Ownership of the six-year contract for John Butterfield’s Overland Mail Company was by stockholders only and therefore any ownership was as stated on the stock certificates. Nowhere in the six-year contract, with all its various changes from 1858 to 1864, is the name of Wells, Fargo & Co. to be seen.

In the late 1960s, some historians tried to make the case, through deductive reasoning only, that Wells, Fargo & Co. was an active part of Butterfield’s Overland Mail Company.

It wasn’t until 1867, five years after Butterfield ceased operations on the Southern Overland Trail, that Wells, Fargo & Co. entered the staging business when they scraped off the name on the transom rails of the Pioneer Stage Line and added their own. The line was operating on the western section of the Central Overland Trail.

Legacy

Overland Mail commemorative stamp, 4c, 1958 issue
In 1958 the U.S. Post Office issued a commemorative stamp, celebrating the 100th anniversary of the Overland Mail stage line express.

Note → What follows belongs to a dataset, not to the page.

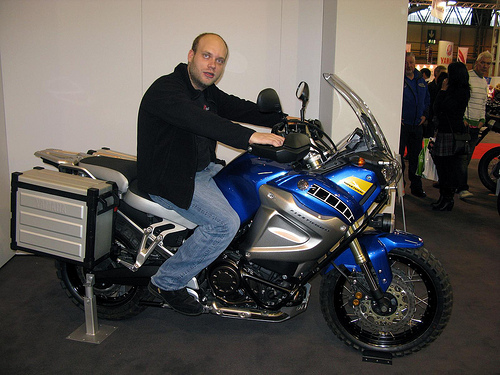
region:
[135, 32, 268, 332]
a man on a blue and silver motorcycle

His son, Daniel Adams Butterfield (1831–1901), was a Union general in the American Civil War, and Assistant U.S. Treasurer. Daniel is credited with creating the bugle call Taps, a variation of a bugle call known as the Scott Tattoo, in 1862.

Butterfield died on November 14, 1869, at his home in Utica. Butterfield was buried in Forest Hill Cemetery in Utica New York, where he lived when the established his first stage coach line.